Open ChamkhiAnas opened 1 year ago

ChamkhiAnas commented 1 year ago

Bug report

CODEPEN

(https://codepen.io/anaschamkhi/pen/mdjXGoa)

Explanation

the problem here im using a different font-family for the chart it works in page view, but when i download PNG,SVG the font family change .

What is happening instead?

Font gets replaced with a generic one

What error message are you getting?

None

roquesfr commented 1 year ago

I guest I have a clue. I tried to export with Montserrat font and it didn't work but with Arial it's ok. So the problem come from the font that the export can use I guess.

Riboe commented 10 months ago

Any updates on this issue?

We've just encountered this bug in a fairly new, major project at work and are considering switching to a different charting library, if we cannot get accurate exports from ApexCharts.

Arc-T commented 4 weeks ago

hello everyone. I figured that it's not a bug. everything works correct ! I checked exported SVG font-family in browser and it turned out, every font you use, will be applied without any problem. you just have to install the font that you are using for your charts in your system to see changes when you export. (either PNG/SVG). note that if you change the font name that is different from your installed system fonts, it won't be applied. example: I used 'Shabnam-Farsi' font for my charts but in my system its installed as 'Shabnam FD'. so all I had to do was to rename my font to 'Shabnam FD' in back-end and done! wish you luck.

Riboe commented 3 weeks ago

Thanks for the tip, @Arc-T! You're correct that the SVG exports with the correct font family.

Stored data entries:
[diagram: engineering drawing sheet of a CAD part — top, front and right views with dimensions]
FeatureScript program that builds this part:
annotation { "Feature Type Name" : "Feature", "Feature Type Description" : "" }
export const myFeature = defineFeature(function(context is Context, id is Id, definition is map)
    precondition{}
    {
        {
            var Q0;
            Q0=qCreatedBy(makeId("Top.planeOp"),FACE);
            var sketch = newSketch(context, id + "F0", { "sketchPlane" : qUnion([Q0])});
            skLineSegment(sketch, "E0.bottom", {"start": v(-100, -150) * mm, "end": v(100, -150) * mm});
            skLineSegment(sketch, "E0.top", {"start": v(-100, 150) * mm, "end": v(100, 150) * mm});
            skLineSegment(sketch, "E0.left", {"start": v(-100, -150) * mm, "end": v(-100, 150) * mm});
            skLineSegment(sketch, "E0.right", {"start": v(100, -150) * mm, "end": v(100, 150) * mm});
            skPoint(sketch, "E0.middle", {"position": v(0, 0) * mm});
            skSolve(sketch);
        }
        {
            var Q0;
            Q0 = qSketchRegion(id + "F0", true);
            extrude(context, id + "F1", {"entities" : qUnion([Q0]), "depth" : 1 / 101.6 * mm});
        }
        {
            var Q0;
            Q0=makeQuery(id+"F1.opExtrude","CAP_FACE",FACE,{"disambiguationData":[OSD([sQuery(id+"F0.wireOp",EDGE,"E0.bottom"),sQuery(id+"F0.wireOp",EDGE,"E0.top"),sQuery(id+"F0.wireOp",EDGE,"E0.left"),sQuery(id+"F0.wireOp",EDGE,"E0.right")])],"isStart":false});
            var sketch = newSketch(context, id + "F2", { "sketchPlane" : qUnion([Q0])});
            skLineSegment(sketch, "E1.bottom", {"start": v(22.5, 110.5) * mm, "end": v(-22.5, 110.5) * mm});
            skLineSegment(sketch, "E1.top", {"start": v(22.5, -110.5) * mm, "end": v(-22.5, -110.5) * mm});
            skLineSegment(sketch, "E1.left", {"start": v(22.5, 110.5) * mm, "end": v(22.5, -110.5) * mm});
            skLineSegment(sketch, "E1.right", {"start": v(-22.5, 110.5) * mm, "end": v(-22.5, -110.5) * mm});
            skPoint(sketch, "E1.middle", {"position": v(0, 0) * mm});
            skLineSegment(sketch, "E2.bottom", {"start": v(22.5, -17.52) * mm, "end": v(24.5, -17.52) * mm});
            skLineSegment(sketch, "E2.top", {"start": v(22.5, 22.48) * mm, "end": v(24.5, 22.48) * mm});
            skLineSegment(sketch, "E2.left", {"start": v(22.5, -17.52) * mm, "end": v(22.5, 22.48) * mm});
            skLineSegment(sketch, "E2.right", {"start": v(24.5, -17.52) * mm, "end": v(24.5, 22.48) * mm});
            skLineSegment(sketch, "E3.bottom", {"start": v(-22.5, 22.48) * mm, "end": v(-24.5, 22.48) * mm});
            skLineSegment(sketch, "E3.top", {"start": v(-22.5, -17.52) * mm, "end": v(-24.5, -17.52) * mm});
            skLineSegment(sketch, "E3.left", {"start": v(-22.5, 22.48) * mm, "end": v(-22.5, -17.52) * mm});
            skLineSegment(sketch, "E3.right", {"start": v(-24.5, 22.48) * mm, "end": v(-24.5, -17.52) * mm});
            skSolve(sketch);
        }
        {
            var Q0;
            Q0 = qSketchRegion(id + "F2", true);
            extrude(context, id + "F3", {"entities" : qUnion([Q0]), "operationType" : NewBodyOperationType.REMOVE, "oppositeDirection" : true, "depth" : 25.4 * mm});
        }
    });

Problems to work on ▸
1) List the usernames of everyone who commented in the bug report thread about export fonts. Give each name once.
2) Answer these questions from the bug report thread about export fonts:
(a) What error message did the original report say was shown?
(b) Which font did roquesfr find exported without a problem?
(c) Under what name was Arc-T's chart font installed on the system?
3) Write the next part of the bug report thread about export fonts, starting after its last comment.

Numbered answers ▸
1)
ChamkhiAnas
roquesfr
Riboe
Arc-T

2)
(a) None.
(b) Arial.
(c) 'Shabnam FD'.

3)
For my use case, there are only two problems left, one being that ApexCharts offers no officially documented way to simply get the SVG string, it only offers a function to trigger a download of the SVG, which isn't ideal, if you want to do anything with the SVG.
In my case, I need to send the SVG to the backend, so it can be added to a PDF file.
Fortunately, this issue can be worked around fairly easily by getting the chart object and calling chart.exports.cleanup() followed by chart.exports.getSvgString(), which is what happens internally when you use the download SVG function.

The other issue is a major one: the legend is exported as a <foreignObject> containing HTML within the SVG, meaning common SVG rendering libraries can't render it.
So while the legend is part of the SVG, it's simply not rendered in the PDF I'm creating, making the charts largely useless, as nobody can tell what's what.
I haven't found a workaround for this yet. I've tried grabbing the HTML manually and throwing it into some online HTML to SVG and HTML to PDF converters, but they fail to render it correctly.
At this point, I think the only way to deal with this is to write a custom converter to convert the embedded HTML to a new SVG and layer that SVG on top of the original, which will be a major pain.